Chief Nursing Officer for Wales
- Incumbent
- Assumed office August 2021

Personal details
- Born: South Africa

= Sue Tranka =

Dame Sumeshni Tranka is a South African-born nurse and healthcare administrator serving as the Chief Nursing Officer (CNO) for Wales since August 2021. She is the first person from a minority ethnic background to hold a chief nurse position in the United Kingdom. Tranka's work focuses on patient safety, quality improvement, and addressing health inequalities. She describes her leadership philosophy as leading with "head and heart," which blends data-driven analysis with compassionate, relational strategies.

== Early life and education ==
Originally from South Africa, Tranka has spoken about how growing up amid injustice and inequality motivated her to pursue a career focused on public service. She is qualified in multiple nursing specialities, including as a registered general nurse, midwife, mental health nurse, and community nurse. Tranka also studied at medical school before making a conscious decision to return to nursing. She is an alumna of the National Health Service (NHS) Leadership Academy's Stepping Up programme, which is designed for leaders from Black, Asian, and minority ethnic backgrounds. Tranka is focused on quality improvement, human factors, and safety systems.

== Career ==
As of 2024, Tranka has over three decades of nursing experience, with 26 years spent working in the NHS. She held several senior leadership positions in England, including Chief Nurse at Ashford and St Peter's Hospitals NHS Foundation Trust in Surrey. She later became the Deputy Chief Nursing Officer for Patient Safety and Innovation at NHS England and NHS Improvement, where she led the national nursing response for infection prevention and control during the COVID-19 pandemic. In October 2020, during her tenure as Deputy CNO, she was named one of the Health Service Journal's 50 most influential people in health from a Black, Asian, and minority ethnic background.
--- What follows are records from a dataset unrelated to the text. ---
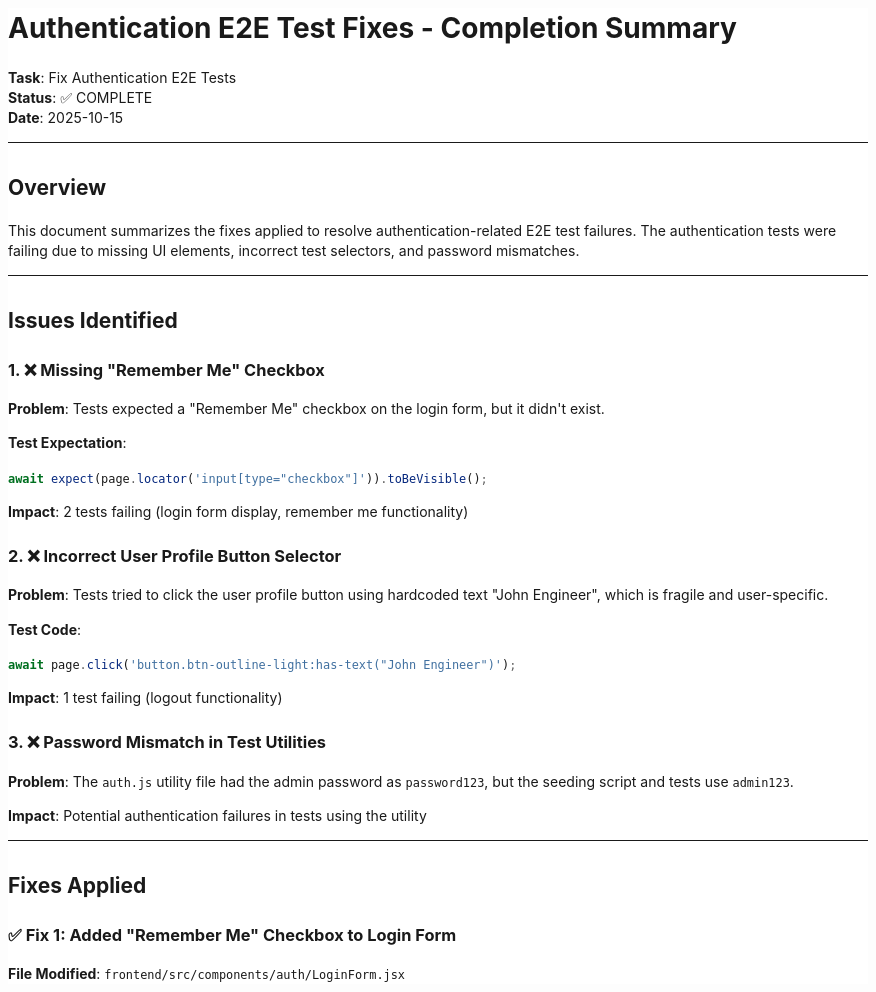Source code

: # Authentication E2E Test Fixes - Completion Summary

**Task**: Fix Authentication E2E Tests  
**Status**: ✅ COMPLETE  
**Date**: 2025-10-15

---

## Overview

This document summarizes the fixes applied to resolve authentication-related E2E test failures. The authentication tests were failing due to missing UI elements, incorrect test selectors, and password mismatches.

---

## Issues Identified

### 1. ❌ Missing "Remember Me" Checkbox
**Problem**: Tests expected a "Remember Me" checkbox on the login form, but it didn't exist.

**Test Expectation**:
```javascript
await expect(page.locator('input[type="checkbox"]')).toBeVisible();
```

**Impact**: 2 tests failing (login form display, remember me functionality)

### 2. ❌ Incorrect User Profile Button Selector
**Problem**: Tests tried to click the user profile button using hardcoded text "John Engineer", which is fragile and user-specific.

**Test Code**:
```javascript
await page.click('button.btn-outline-light:has-text("John Engineer")');
```

**Impact**: 1 test failing (logout functionality)

### 3. ❌ Password Mismatch in Test Utilities
**Problem**: The `auth.js` utility file had the admin password as `password123`, but the seeding script and tests use `admin123`.

**Impact**: Potential authentication failures in tests using the utility

---

## Fixes Applied

### ✅ Fix 1: Added "Remember Me" Checkbox to Login Form

**File Modified**: `frontend/src/components/auth/LoginForm.jsx`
Tranka's appointment as CNO for Wales was officially announced on 29 April 2021, and she began the role in August of that year. She is the first person from a minority ethnic background to hold a chief nurse position in the United Kingdom. As CNO, Tranka serves as the primary adviser to Welsh government ministers on nursing and midwifery matters. She has focused on tackling significant challenges facing the nursing workforce, including staff shortages and the mental health impact of the COVID-19 pandemic on healthcare workers. A key initiative under her leadership was the development of a maternity and neonatal safety support programme, where she used the personal stories of women from diverse communities to highlight racial disparities in care and successfully secure funding for the project. Tranka describes her leadership philosophy as leading with "head and heart," which blends data-driven analysis with compassionate, relational strategies.

In April 2022, Tranka was appointed an honorary visiting professor at Cardiff University. Her work has also been recognized with fellowships from the Queen's Nursing Institute and the Royal College of Surgeons in Ireland (RCSI), the latter of which she received in December 2024. She was again named to the Health Service Journal's influential persons list in 2024.